Le passage de l'enfance à l'âge adulte est toujours une période délicate. L'adolescent est confronté à des situations et des problèmes qui le dépassent et qui poussent certains à s'enfermer jusqu'à se trouver au pied d'un mur qui lui paraît infranchissable. Souvent, le jeu vidéo fait alors office d'échappatoire, avec ses propres limites et pièges. Pour Antoine Barsi, psychologue clinicien à Villejust dans l'Essonne (91), le jeu vidéo peut-être aussi un excellent média pour surmonter ces passages délicats.

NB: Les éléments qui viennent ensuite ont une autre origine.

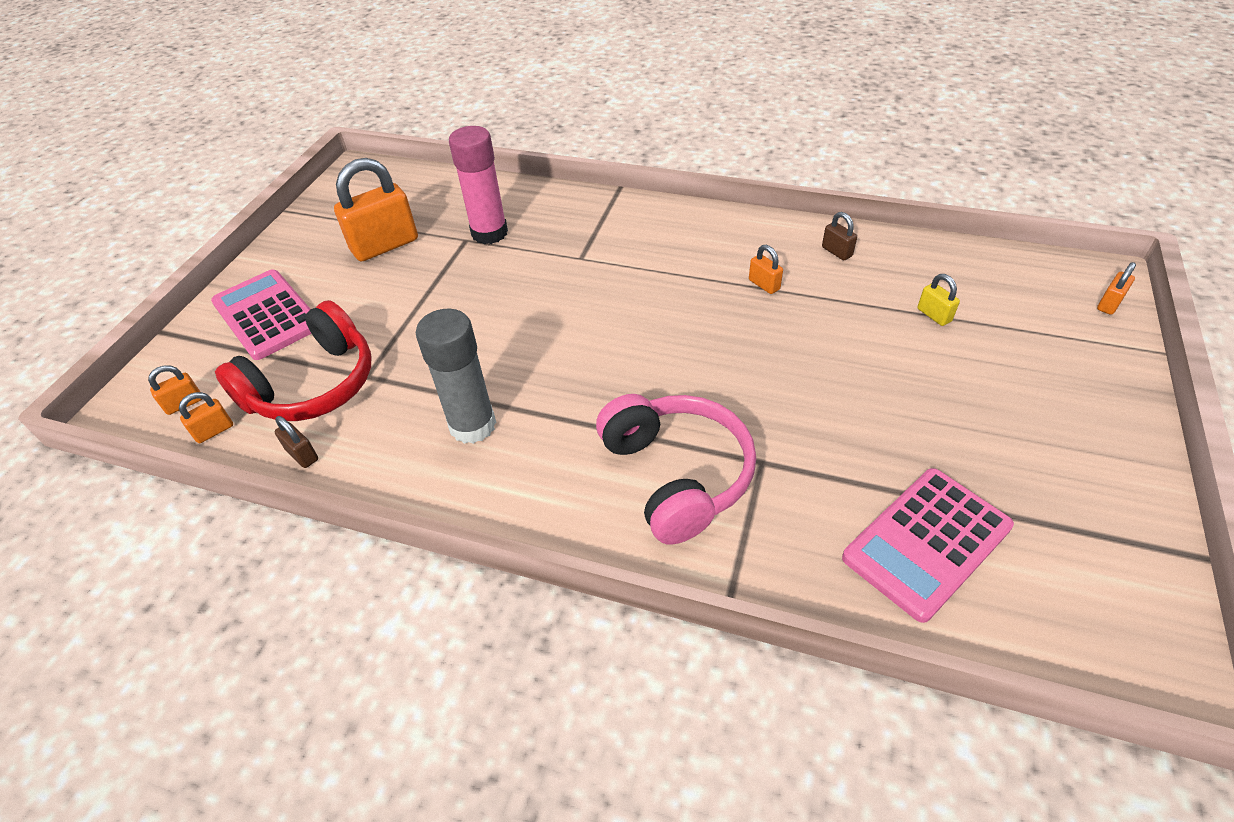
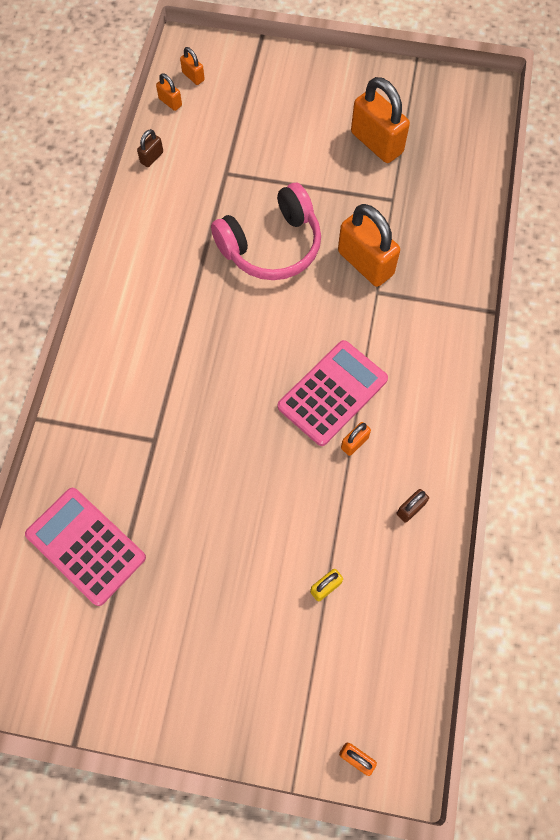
camera: 80 degrees right, 20 degrees up
(267, 315) = (284, 91): pink calculator -> pink calculator (332, 393)
(313, 385) = (214, 143): red headphones -> none
(472, 425) = (181, 249): grey glue stick -> none
(489, 233) = (403, 215): pink glue stick -> none
(542, 263) = (365, 263): none -> orange padlock
(677, 475) = (140, 384): pink headphones -> pink headphones (271, 245)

Antoine Barsi, vous êtes psychologue clinicien spécialisé dans le développement de l'enfant et de l'adolescent. Pouvez-vous nous expliquer en quoi consiste votre métier ?

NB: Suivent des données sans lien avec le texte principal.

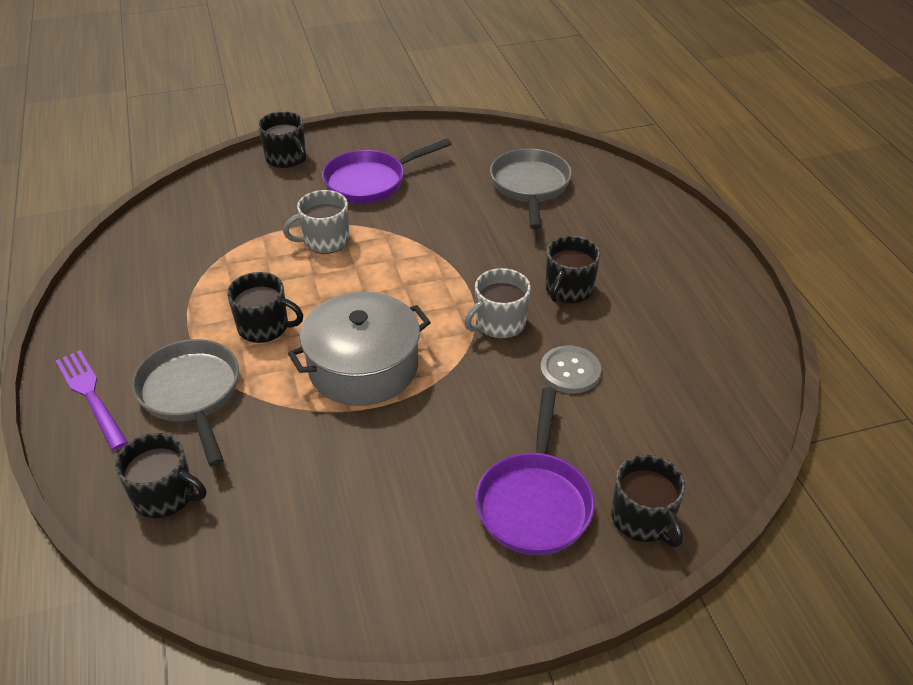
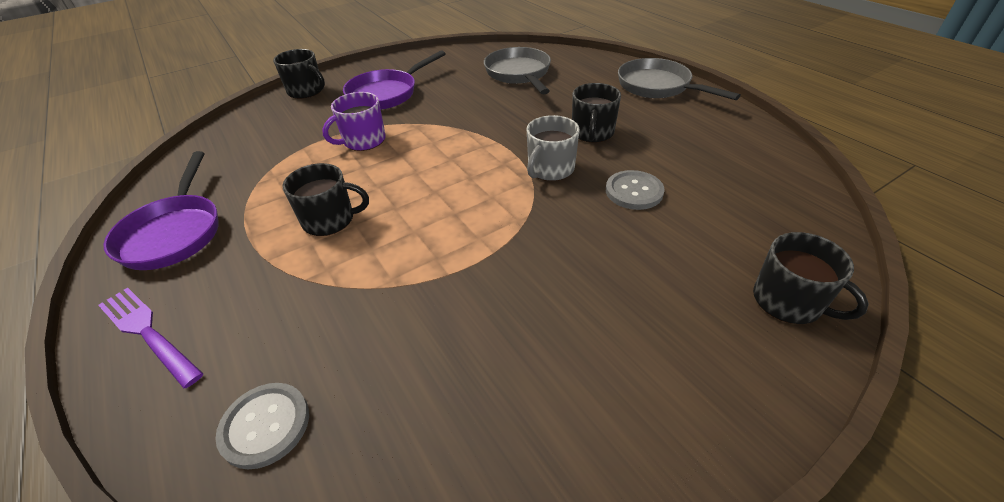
camera: 15 degrees left, 0 degrees up
(165, 495) = (265, 425): black mug -> grey button
(191, 394) = (269, 301): grey pan -> grey pan (657, 86)
(325, 241) = (363, 141): grey mug -> purple mug
(363, 367) = (443, 232): grey pot -> none
(534, 502) = (678, 314): purple pan -> purple pan (174, 233)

Mon métier de psychologue consiste à accompagner les enfants et les adolescents dans cette période particulière de leur vie. Je les accompagne dans la compréhension de ce qui peut entraver leur bien-être à la maison (avec les parents ou les frères et sœurs), à l'école (avec l'enseignant ou les camarades) ou au quotidien. Je m'évertue à leur expliquer qu'ils ne sont pas là parce qu'ils ont un problème, mais parce qu'ils font face à une situation. Ils ont en eux la force de la surmonter et je leur montre comment. Un peu comme maître Yoda dans Star Wars !
Vous avez mis au point une méthode basée sur la thérapie par le jeu, et plus particulièrement par le rétrogaming, Pouvez-vous nous en dire plus ?

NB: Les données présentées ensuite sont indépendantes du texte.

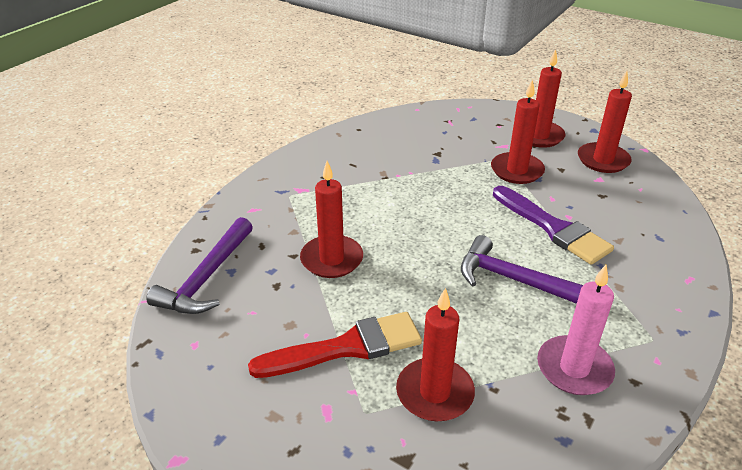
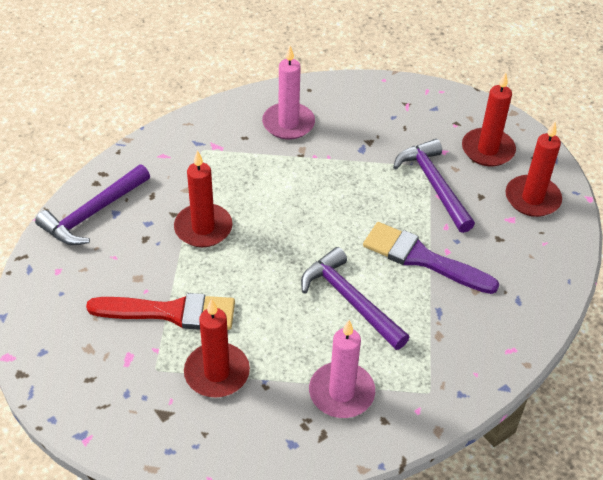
camera: 20 degrees right, 10 degrees up
(357, 157) = (288, 123): none -> pink candle
(517, 170) = (434, 185): red candle -> purple hammer
(553, 228) = (422, 258): purple brush -> purple brush turned 135 degrees clockwise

J'ai eu la chance de découvrir, au cours de ma formation de psychologue, des textes de Donald D. Winnicott, en particulier Jeu et réalité (1971). L'utilisation du jeu en thérapie permet au jeune d'être dans une situation de plaisir, qu'il connaît (le jeu) et qu'il va apprendre à maîtriser (le je) pour évoluer. Depuis un an, grâce à mon collègue et confrère Bruno Berthier, l'un des pionniers de la thérapie avec jeux vidéo, j'ai pu créer, dans notre cabinet, une « rétrogaming room », une salle qui ressemble à une chambre d'adolescent des années 90, dans laquelle le jeune patient va pouvoir travailler. On passe du vieux divan au canapé face à la console en quelque sorte ! Dans cette salle, on peut retrouver la PlayStation 1, une télévision cathodique et des goodies des années 90. Le rétrogaming permet un décalage dans le temps. Cet aspect me paraît essentiel car les patients n'ont pas l'habitude de jouer aux titres proposés, ils sont bien trop jeunes pour les avoir connus. Ils se retrouvent ainsi face à une configuration des manettes (flèches directionnelles et non joystick) déstabilisante, face à des graphismes d'un autre temps et, surtout, face à des univers que leurs parents ont certainement connus. Cette situation permet au jeune de se retrouver dans une sorte d'espace-temps suspendu sur lequel il va projeter des émotions, des désirs, des frustrations (la difficulté des premiers jeux est intéressante pour cela). C'est une matière idéale pour travailler.
Comment le jeu vidéo peut dépasser son aspect ludique pour atteindre un effet thérapeutique ?
Le jeu vidéo est un média comme les autres. Certains psychologues utilisent des jeux classiques, d'autres le dessin, moi j'utilise le jeu vidéo. Cette pratique fait partie intégrante de la vie des jeunes d'aujourd'hui (au point même qu'il a été intégré comme trouble par l'OMS). Travailler avec un outil que le jeune croit connaître est un privilège. C'est une porte d'accès vers lui. De plus, si l'avatar réussi c'est grâce au patient et s'il échoue, cela ne veut aucunement dire qu'il est « nul », comme on l'entend facilement et rapidement dans la « vraie vie », mais que sa façon de fonctionner dans une certaine situation n'est pas adaptée et qu'il faut la modifier.